AI下書きは作業時間を大きく短縮してくれますが、事実確認を省略していい理由にはなりません。Googleビジネスプロフィールの投稿は、実際の店舗情報と食い違った瞬間に信頼を落とす媒体だからです。
営業時間や価格は最新情報と照合する
公開前には、営業時間・定休日・価格・在庫・予約可否を必ず照合します。期間限定メニューやキャンペーンは変更が入りやすいため、下書きの段階ではなく公開直前に確認するのが安全です。
誇張表現や未確認の実績を避ける
AIは自然な文章を作れますが、根拠のない表現までもっともらしく仕上げてしまうことがあります。「必ず」「最安」「No.1」など裏付けが必要な言い回しは避け、事実として確認できる内容だけを書くようにしてください。Googleの投稿ポリシーでも、誇張やスパム的な表現を避け、内容を簡潔で分かりやすく保つことが求められています。また、投稿本文に電話番号を記載するのではなく、プロフィールに設定した「電話する」ボタンを案内に使う形が推奨されています。
投稿内容と店舗情報の整合を取る
投稿で案内している内容が、プロフィールに登録済みの基本情報と矛盾していないかも確認します。たとえば休業中に通常営業の案内を出してしまうと、来店客の混乱や無駄足につながりかねません。
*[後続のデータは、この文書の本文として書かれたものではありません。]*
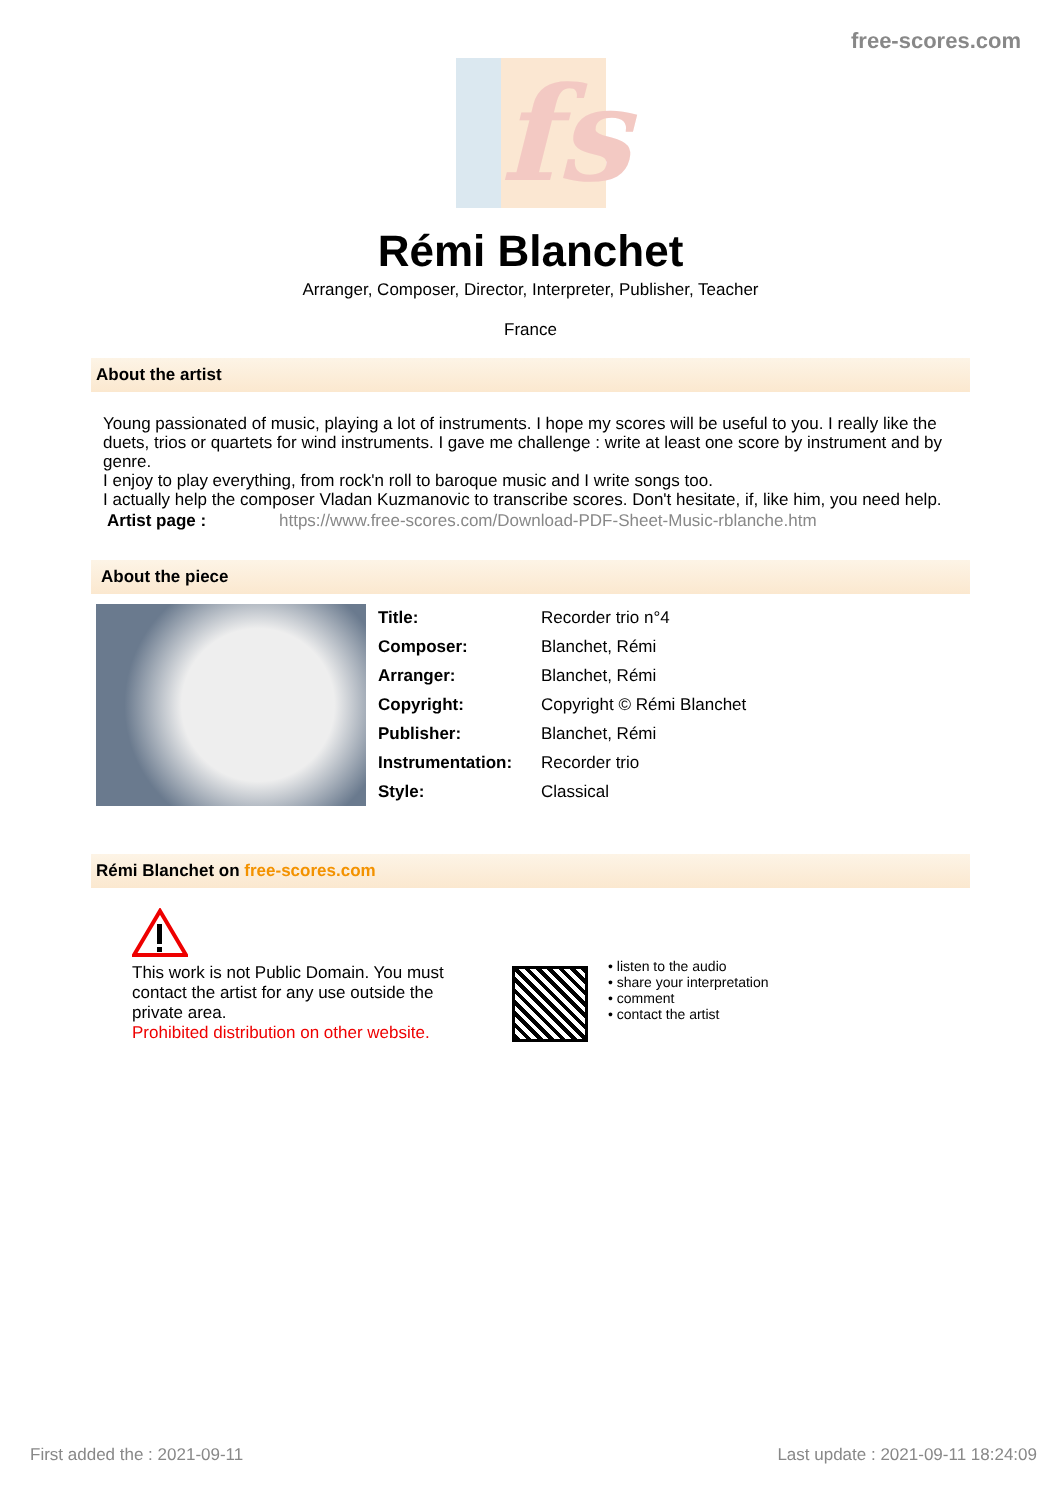free-scores.com
fs
Rémi Blanchet
Arranger, Composer, Director, Interpreter, Publisher, Teacher
France
About the artist
Young passionated of music, playing a lot of instruments. I hope my scores will be useful to you. I really like the duets, trios or quartets for wind instruments. I gave me challenge : write at least one score by instrument and by genre.
I enjoy to play everything, from rock'n roll to baroque music and I write songs too.
I actually help the composer Vladan Kuzmanovic to transcribe scores. Don't hesitate, if, like him, you need help.
| Artist page : | https://www.free-scores.com/Download-PDF-Sheet-Music-rblanche.htm |
About the piece
| Title: | Recorder trio n°4 |
| Composer: | Blanchet, Rémi |
| Arranger: | Blanchet, Rémi |
| Copyright: | Copyright © Rémi Blanchet |
| Publisher: | Blanchet, Rémi |
| Instrumentation: | Recorder trio |
| Style: | Classical |
Rémi Blanchet on free-scores.com
This work is not Public Domain. You must contact the artist for any use outside the private area.
Prohibited distribution on other website.
• listen to the audio
• share your interpretation
• comment
• contact the artist
First added the : 2021-09-11 Last update : 2021-09-11 18:24:09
テンプレートとAI下書きが揃っても、運用の仕組みがなければ更新はまた止まってしまいます。投稿を続けるコツは、毎回がんばることではなく、迷わず手を動かせる仕組みを先に作っておくことです。
週ごとの投稿テーマを先に決める
あらかじめ1週間単位でテーマを決めておくと、投稿ネタを探す手間そのものがなくなります。
- 月曜:今週の案内
- 水曜:商品・メニュー紹介
- 金曜:空き状況や予約案内
このように枠を先に決めておけば、現場のメモを当てはめるだけで投稿が完成します。
予約投稿と手動投稿の使い分け
Googleの公式ヘルプでは、投稿作成時に「Schedule this post」を選ぶことで、日時を指定した予約投稿が案内されています。ただし実際に予約投稿の項目が表示されるか、利用できるかどうかはアカウントや管理画面の仕様によって変わる可能性があるため、まずは自店舗の管理画面で表示や動作を確認しておくと安心です。
使い分けの基準は次のとおりです。
- 予定が決まっている案内:予約投稿
- 直前に変わる案内(急な営業時間変更や臨時のお知らせ):手動投稿
1回で複数案を作って再利用する
AIを使うなら、1回の入力で1案だけ作るより、複数案をまとめて出しておく方が効率的です。同じメモから「短文」「標準文」「販促寄り」の3案を作っておけば、次回以降の投稿にもそのまま流用できます。
再利用できる形にしておけば、投稿は「毎回ゼロから考える作業」ではなくなります。その積み重ねが、忙しい店舗でも投稿を止めずに続けられる理由になります。
Googleマップ投稿は、業種別テンプレートを手元に持っておくだけで、文章作成にかかる負担を大きく減らせます。1行メモからAIで下書きを作り、公開前に営業時間・価格・表現の3点を確認する流れをルーティン化すれば、忙しい店舗でも無理なく更新を続けられます。
まずは自分の業種のテンプレートを1つ選び、直近のメモを当てはめて下書きを作るところから始めてみてください。型さえ決まれば、次回からの投稿はぐっと迷いなく進められるはずです。